II. CHRISTIAN NURTURE furnishes us with another reason for expecting the salvation of our children. “Train up a child,” &c.
III. WE MAY FOUND OUR HOPES UPON GOD’S FAITHFULNESS AS A PRAYER-HEARING GOD. Let us not despair if the answer to prayer be long delayed. The Rev. Mr. Grimshaw, rector of Haworth, had but one son, and he did not follow his father’s footsteps. After his father’s death, he was heard to say, in his maudlin drunkenness, when riding, “This horse once carried a saint; now it carries a devil.” Yet, hopeless as this case seemed, he became a true penitent, and one of his deathbed sayings was, “How astonished my father will be to see me in heaven!” (Evangelical Advocate.)
Christian home environment:
There have been few of the great teachers of Christendom who have not derived their deepest convictions from the impressions made by their earliest domestic environment. (J. Stalker, D. D.)
The value of young life:
The nation of the future rests upon the cradles of to-day. The young life in any institution is that which repairs its defects, enlarges its usefulness, and stimulates its charities. The young life, in any family, is the influence which suns the path of age, invigorates exertion, and quickens the growth of the virtues. Where would the valour and vigour of the country be if deprived of the support of young life? Disraeli says that almost everything that is great has been done by youth; and the history of heroes is the history of youth. In the vegetable world the mission and influence of the young life is not less plain than powerful. According to Louis Figuier, the bud must be considered as a fundamental element in the plant, which, without it, would soon perish. It is the bud which year by year repairs the losses, supplies the flowers, the leaves, the branches which nave disappeared. Through its means the plant increases in growth. Through it its existence is prolonged. The bud is the true renovator of the vegetable world. Therefore these buds are everywhere--on the roots, the leaves, and sometimes even on the flowers, for Nature never loses sight of the phenomena essential to organic life--namely, the production of new beings. (Scientific Illustrations and Symbols.)
Child-piety:
A Christian gentleman’s little son, just before he died, said to his father: “When I get to heaven, I shall go up to Jesus and say, ‘Jesus, I know You; my papa told me about You.’” (T. Champness.)
A Christian childhood:
Rev. F. B. Meyer was asked: “How did you find Christ?” This is his written reply: “I do not remember when first I became a Christian. The love of God came over me as the dawn over a summer sky; and it was only in after years that I realised what God had done for me in those early days. My mother and father were godly people. They expected me to be a Christian, and at my mother’s knee I said my morning and evening prayers. It is to their prayer and faith and unremitting care that I owe everything.”

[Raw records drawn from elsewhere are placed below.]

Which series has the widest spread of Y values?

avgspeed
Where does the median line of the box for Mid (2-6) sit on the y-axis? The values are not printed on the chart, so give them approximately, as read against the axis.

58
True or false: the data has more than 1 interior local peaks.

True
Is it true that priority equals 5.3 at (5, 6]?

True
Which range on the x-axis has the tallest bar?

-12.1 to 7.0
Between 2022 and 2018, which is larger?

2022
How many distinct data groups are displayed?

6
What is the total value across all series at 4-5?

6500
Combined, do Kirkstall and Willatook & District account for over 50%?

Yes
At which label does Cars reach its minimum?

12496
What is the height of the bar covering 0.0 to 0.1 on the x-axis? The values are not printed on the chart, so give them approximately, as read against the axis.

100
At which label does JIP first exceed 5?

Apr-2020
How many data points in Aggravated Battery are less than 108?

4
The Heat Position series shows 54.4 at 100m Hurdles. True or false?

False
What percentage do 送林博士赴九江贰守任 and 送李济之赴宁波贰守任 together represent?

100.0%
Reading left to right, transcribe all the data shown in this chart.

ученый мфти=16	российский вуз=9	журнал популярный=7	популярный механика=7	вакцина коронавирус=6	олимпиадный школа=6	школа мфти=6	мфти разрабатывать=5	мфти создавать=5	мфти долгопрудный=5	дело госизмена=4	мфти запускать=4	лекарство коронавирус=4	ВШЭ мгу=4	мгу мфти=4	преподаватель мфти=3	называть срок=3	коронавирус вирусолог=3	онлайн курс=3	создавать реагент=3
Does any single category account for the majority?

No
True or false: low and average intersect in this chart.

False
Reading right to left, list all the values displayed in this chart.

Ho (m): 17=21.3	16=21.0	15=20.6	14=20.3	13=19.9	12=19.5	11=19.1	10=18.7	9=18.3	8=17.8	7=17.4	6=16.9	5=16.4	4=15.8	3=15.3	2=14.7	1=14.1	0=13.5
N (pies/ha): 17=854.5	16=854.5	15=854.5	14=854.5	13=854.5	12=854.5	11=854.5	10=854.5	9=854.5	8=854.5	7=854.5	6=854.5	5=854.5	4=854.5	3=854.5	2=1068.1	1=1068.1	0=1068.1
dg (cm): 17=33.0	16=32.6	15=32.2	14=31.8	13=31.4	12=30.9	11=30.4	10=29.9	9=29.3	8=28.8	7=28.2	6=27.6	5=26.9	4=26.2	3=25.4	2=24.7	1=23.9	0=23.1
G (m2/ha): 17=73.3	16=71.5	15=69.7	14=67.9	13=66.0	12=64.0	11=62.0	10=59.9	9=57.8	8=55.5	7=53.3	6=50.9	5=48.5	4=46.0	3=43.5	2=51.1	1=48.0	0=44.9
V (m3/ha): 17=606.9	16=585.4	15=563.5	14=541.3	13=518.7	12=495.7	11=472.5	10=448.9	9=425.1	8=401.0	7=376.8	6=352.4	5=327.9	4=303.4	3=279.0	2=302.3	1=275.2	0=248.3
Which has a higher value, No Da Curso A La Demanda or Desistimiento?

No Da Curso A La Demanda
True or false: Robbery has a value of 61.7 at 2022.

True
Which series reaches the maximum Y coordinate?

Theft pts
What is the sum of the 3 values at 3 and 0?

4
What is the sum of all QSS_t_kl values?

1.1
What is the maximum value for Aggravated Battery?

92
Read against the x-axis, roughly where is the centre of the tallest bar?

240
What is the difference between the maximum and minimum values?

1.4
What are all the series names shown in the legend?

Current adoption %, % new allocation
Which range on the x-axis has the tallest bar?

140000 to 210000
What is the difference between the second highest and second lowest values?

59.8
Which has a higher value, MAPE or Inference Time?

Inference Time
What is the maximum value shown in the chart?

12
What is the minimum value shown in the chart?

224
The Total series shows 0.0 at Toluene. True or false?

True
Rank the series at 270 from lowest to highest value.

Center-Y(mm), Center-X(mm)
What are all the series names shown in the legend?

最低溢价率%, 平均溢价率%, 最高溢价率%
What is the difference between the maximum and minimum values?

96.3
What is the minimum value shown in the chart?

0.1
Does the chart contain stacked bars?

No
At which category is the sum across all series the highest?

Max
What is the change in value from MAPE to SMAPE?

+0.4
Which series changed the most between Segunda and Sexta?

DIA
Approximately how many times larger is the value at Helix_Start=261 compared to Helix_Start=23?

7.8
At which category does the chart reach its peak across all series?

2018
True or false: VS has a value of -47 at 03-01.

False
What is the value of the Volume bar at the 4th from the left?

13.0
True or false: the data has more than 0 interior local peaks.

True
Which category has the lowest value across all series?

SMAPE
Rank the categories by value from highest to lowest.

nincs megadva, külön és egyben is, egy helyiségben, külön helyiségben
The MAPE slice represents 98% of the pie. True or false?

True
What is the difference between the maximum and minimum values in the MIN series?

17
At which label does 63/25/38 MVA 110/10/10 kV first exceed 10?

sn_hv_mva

God’s blessing on the offspring of His people
Speaking of the way in which his mother received him when he informed her that he had decided to leave the railway office and become a minister, the Rev. John M’Neill said: “Taking my face between her hands, she drew it close to her own and said, ‘John, I meant you for that before I ever saw your face.’ I knew then, what I had never guessed before, that I owe my conversion and my ministry to my mother’s prayer.” (Presbyterian.)